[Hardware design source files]
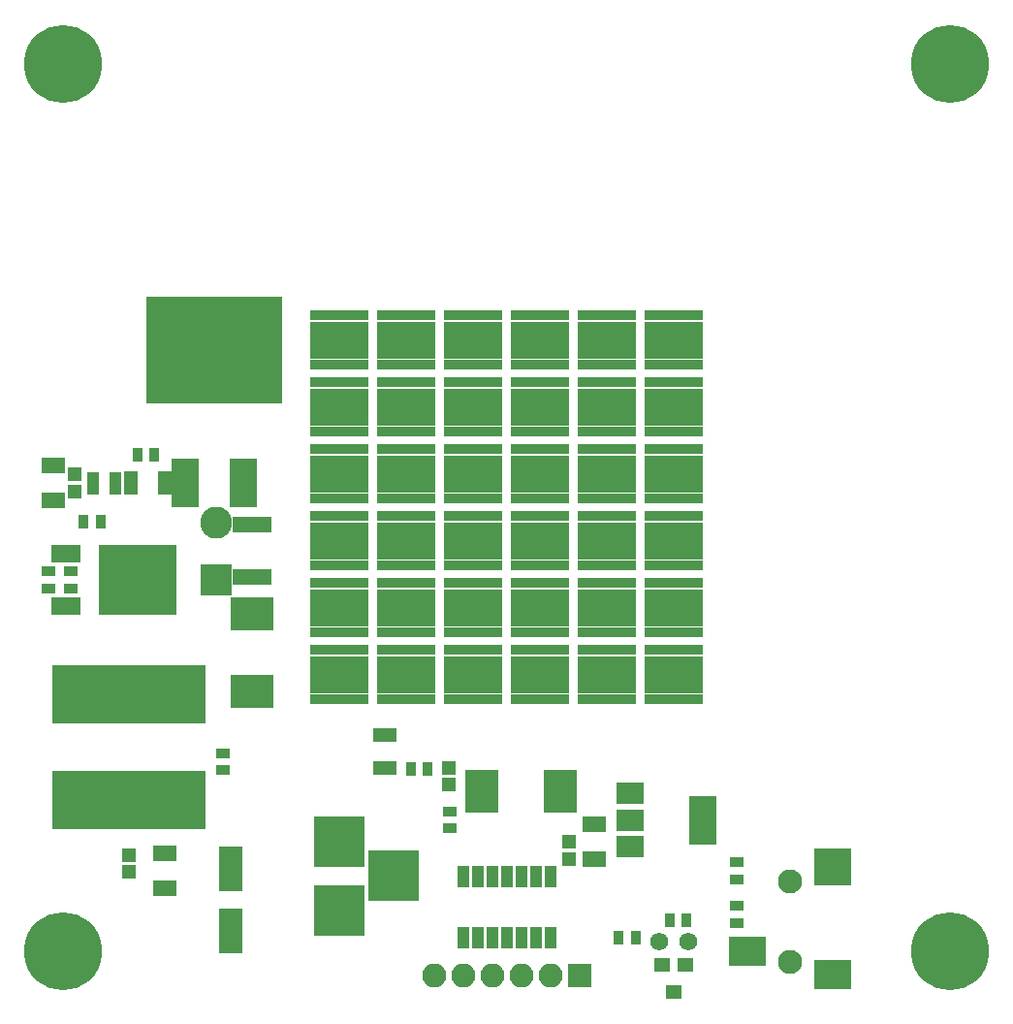
<source format=gbr>
G04 #@! TF.FileFunction,Soldermask,Top*
%FSLAX46Y46*%
G04 Gerber Fmt 4.6, Leading zero omitted, Abs format (unit mm)*
G04 Created by KiCad (PCBNEW 4.0.7) date 03/08/18 15:58:25*
%MOMM*%
%LPD*%
G01*
G04 APERTURE LIST*
%ADD10C,0.100000*%
%ADD11R,2.800000X2.800000*%
%ADD12C,2.800000*%
%ADD13R,5.180000X0.900000*%
%ADD14R,5.180000X3.180000*%
%ADD15R,13.400000X5.150000*%
%ADD16R,2.000000X1.400000*%
%ADD17R,2.400000X4.200000*%
%ADD18R,2.400000X1.900000*%
%ADD19R,2.482800X4.210000*%
%ADD20R,11.830000X9.290000*%
%ADD21R,3.194000X2.609800*%
%ADD22R,3.194000X3.194000*%
%ADD23C,2.101800*%
%ADD24R,2.100000X1.300000*%
%ADD25C,6.800000*%
%ADD26C,1.568400*%
%ADD27R,0.900000X1.300000*%
%ADD28R,1.300000X0.900000*%
%ADD29R,2.600000X1.600000*%
%ADD30R,6.800000X6.200000*%
%ADD31R,2.100000X2.100000*%
%ADD32O,2.100000X2.100000*%
%ADD33R,4.400000X4.400000*%
%ADD34R,3.700000X2.900000*%
%ADD35R,1.400000X1.300000*%
%ADD36R,1.150000X1.200000*%
%ADD37R,2.000000X3.900000*%
%ADD38R,1.000000X1.900000*%
%ADD39R,2.900000X3.700000*%
%ADD40R,1.300000X2.100000*%
%ADD41R,1.050000X0.800000*%
%ADD42R,3.400000X1.400000*%
G04 APERTURE END LIST*
D10*
D11*
X43180000Y-74930000D03*
D12*
X43180000Y-69930000D03*
D13*
X53975000Y-67799000D03*
X53975000Y-63519000D03*
D14*
X53975000Y-65659000D03*
D13*
X71501000Y-73641000D03*
X71501000Y-69361000D03*
D14*
X71501000Y-71501000D03*
D15*
X35560000Y-84910000D03*
X35560000Y-94160000D03*
D16*
X38735000Y-98830000D03*
X38735000Y-101830000D03*
X28987750Y-64978148D03*
X28987750Y-67978148D03*
X76200000Y-99290000D03*
X76200000Y-96290000D03*
D17*
X85700000Y-95885000D03*
D18*
X79400000Y-95885000D03*
X79400000Y-98185000D03*
X79400000Y-93585000D03*
D19*
X40513000Y-66421000D03*
X45593000Y-66421000D03*
D20*
X43053000Y-54864000D03*
D21*
X89636600Y-107365800D03*
D22*
X97053400Y-99974400D03*
D21*
X97053400Y-109372400D03*
D23*
X93345000Y-101244400D03*
X93345000Y-108254800D03*
D24*
X57912000Y-91366000D03*
X57912000Y-88466000D03*
D25*
X107315000Y-29845000D03*
X29845000Y-29845000D03*
X107315000Y-107315000D03*
X29845000Y-107315000D03*
D26*
X84435000Y-106520000D03*
X81935000Y-106520000D03*
D27*
X61710000Y-91440000D03*
X60210000Y-91440000D03*
D28*
X30480000Y-74180000D03*
X30480000Y-75680000D03*
X28575000Y-75680000D03*
X28575000Y-74180000D03*
D27*
X36334000Y-64008000D03*
X37834000Y-64008000D03*
X33135000Y-69850000D03*
X31635000Y-69850000D03*
X84316000Y-104648000D03*
X82816000Y-104648000D03*
X79871000Y-106172000D03*
X78371000Y-106172000D03*
D29*
X30090000Y-72650000D03*
X30090000Y-77210000D03*
D30*
X36390000Y-74930000D03*
D31*
X74930000Y-109474000D03*
D32*
X72390000Y-109474000D03*
X69850000Y-109474000D03*
X67310000Y-109474000D03*
X64770000Y-109474000D03*
X62230000Y-109474000D03*
D33*
X53975000Y-97790000D03*
X53975000Y-103790000D03*
X58675000Y-100790000D03*
D34*
X46355000Y-77880000D03*
X46355000Y-84680000D03*
D35*
X84235000Y-108528000D03*
X82135000Y-108528000D03*
X83185000Y-110928000D03*
D36*
X35560000Y-100445000D03*
X35560000Y-98945000D03*
X30892750Y-67228148D03*
X30892750Y-65728148D03*
X74041000Y-97802000D03*
X74041000Y-99302000D03*
X63500000Y-91325000D03*
X63500000Y-92825000D03*
D37*
X44450000Y-100170000D03*
X44450000Y-105570000D03*
D38*
X72390000Y-100805000D03*
X71120000Y-100805000D03*
X69850000Y-100805000D03*
X68580000Y-100805000D03*
X67310000Y-100805000D03*
X66040000Y-100805000D03*
X64770000Y-100805000D03*
X64770000Y-106205000D03*
X66040000Y-106205000D03*
X67310000Y-106205000D03*
X68580000Y-106205000D03*
X69850000Y-106205000D03*
X71120000Y-106205000D03*
X72390000Y-106205000D03*
D28*
X88646000Y-99580000D03*
X88646000Y-101080000D03*
X88646000Y-103390000D03*
X88646000Y-104890000D03*
D13*
X53975000Y-85325000D03*
X53975000Y-81045000D03*
D14*
X53975000Y-83185000D03*
D13*
X53975000Y-79483000D03*
X53975000Y-75203000D03*
D14*
X53975000Y-77343000D03*
D13*
X53975000Y-73641000D03*
X53975000Y-69361000D03*
D14*
X53975000Y-71501000D03*
D13*
X53975000Y-61957000D03*
X53975000Y-57677000D03*
D14*
X53975000Y-59817000D03*
D13*
X53975000Y-56115000D03*
X53975000Y-51835000D03*
D14*
X53975000Y-53975000D03*
D13*
X59817000Y-85325000D03*
X59817000Y-81045000D03*
D14*
X59817000Y-83185000D03*
D13*
X59817000Y-79483000D03*
X59817000Y-75203000D03*
D14*
X59817000Y-77343000D03*
D13*
X59817000Y-73641000D03*
X59817000Y-69361000D03*
D14*
X59817000Y-71501000D03*
D13*
X59817000Y-67799000D03*
X59817000Y-63519000D03*
D14*
X59817000Y-65659000D03*
D13*
X59817000Y-61957000D03*
X59817000Y-57677000D03*
D14*
X59817000Y-59817000D03*
D13*
X59817000Y-56115000D03*
X59817000Y-51835000D03*
D14*
X59817000Y-53975000D03*
D13*
X65659000Y-85325000D03*
X65659000Y-81045000D03*
D14*
X65659000Y-83185000D03*
D13*
X65659000Y-79483000D03*
X65659000Y-75203000D03*
D14*
X65659000Y-77343000D03*
D13*
X65659000Y-73641000D03*
X65659000Y-69361000D03*
D14*
X65659000Y-71501000D03*
D13*
X65659000Y-67799000D03*
X65659000Y-63519000D03*
D14*
X65659000Y-65659000D03*
D13*
X65659000Y-61957000D03*
X65659000Y-57677000D03*
D14*
X65659000Y-59817000D03*
D13*
X65659000Y-56115000D03*
X65659000Y-51835000D03*
D14*
X65659000Y-53975000D03*
D13*
X71501000Y-85325000D03*
X71501000Y-81045000D03*
D14*
X71501000Y-83185000D03*
D13*
X71501000Y-79483000D03*
X71501000Y-75203000D03*
D14*
X71501000Y-77343000D03*
D13*
X71501000Y-67799000D03*
X71501000Y-63519000D03*
D14*
X71501000Y-65659000D03*
D13*
X71501000Y-61957000D03*
X71501000Y-57677000D03*
D14*
X71501000Y-59817000D03*
D13*
X71501000Y-56115000D03*
X71501000Y-51835000D03*
D14*
X71501000Y-53975000D03*
D39*
X73250000Y-93345000D03*
X66450000Y-93345000D03*
D13*
X77343000Y-85325000D03*
X77343000Y-81045000D03*
D14*
X77343000Y-83185000D03*
D40*
X38692750Y-66478148D03*
X35792750Y-66478148D03*
D28*
X63627000Y-96635000D03*
X63627000Y-95135000D03*
D41*
X32482750Y-65828148D03*
X32482750Y-67128148D03*
X34382750Y-66478148D03*
X32482750Y-66478148D03*
X34382750Y-67128148D03*
X34382750Y-65828148D03*
D28*
X43815000Y-90055000D03*
X43815000Y-91555000D03*
D42*
X46355000Y-74690000D03*
X46355000Y-70090000D03*
D13*
X77343000Y-79483000D03*
X77343000Y-75203000D03*
D14*
X77343000Y-77343000D03*
D13*
X77343000Y-73641000D03*
X77343000Y-69361000D03*
D14*
X77343000Y-71501000D03*
D13*
X77343000Y-67799000D03*
X77343000Y-63519000D03*
D14*
X77343000Y-65659000D03*
D13*
X77343000Y-61957000D03*
X77343000Y-57677000D03*
D14*
X77343000Y-59817000D03*
D13*
X77343000Y-56115000D03*
X77343000Y-51835000D03*
D14*
X77343000Y-53975000D03*
D13*
X83185000Y-85325000D03*
X83185000Y-81045000D03*
D14*
X83185000Y-83185000D03*
D13*
X83185000Y-79483000D03*
X83185000Y-75203000D03*
D14*
X83185000Y-77343000D03*
D13*
X83185000Y-73641000D03*
X83185000Y-69361000D03*
D14*
X83185000Y-71501000D03*
D13*
X83185000Y-67799000D03*
X83185000Y-63519000D03*
D14*
X83185000Y-65659000D03*
D13*
X83185000Y-61957000D03*
X83185000Y-57677000D03*
D14*
X83185000Y-59817000D03*
D13*
X83185000Y-56115000D03*
X83185000Y-51835000D03*
D14*
X83185000Y-53975000D03*
M02*

</source>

### PROBLEM STATEMENT
Copy out only the lines above from the one with "X68580000Y-100805000D03*" to the one with "X53975000Y-79483000D03*", inclusive, exactly as they stand.

### ANSWER TO THIS EXERCISE
X68580000Y-100805000D03*
X67310000Y-100805000D03*
X66040000Y-100805000D03*
X64770000Y-100805000D03*
X64770000Y-106205000D03*
X66040000Y-106205000D03*
X67310000Y-106205000D03*
X68580000Y-106205000D03*
X69850000Y-106205000D03*
X71120000Y-106205000D03*
X72390000Y-106205000D03*
D28*
X88646000Y-99580000D03*
X88646000Y-101080000D03*
X88646000Y-103390000D03*
X88646000Y-104890000D03*
D13*
X53975000Y-85325000D03*
X53975000Y-81045000D03*
D14*
X53975000Y-83185000D03*
D13*
X53975000Y-79483000D03*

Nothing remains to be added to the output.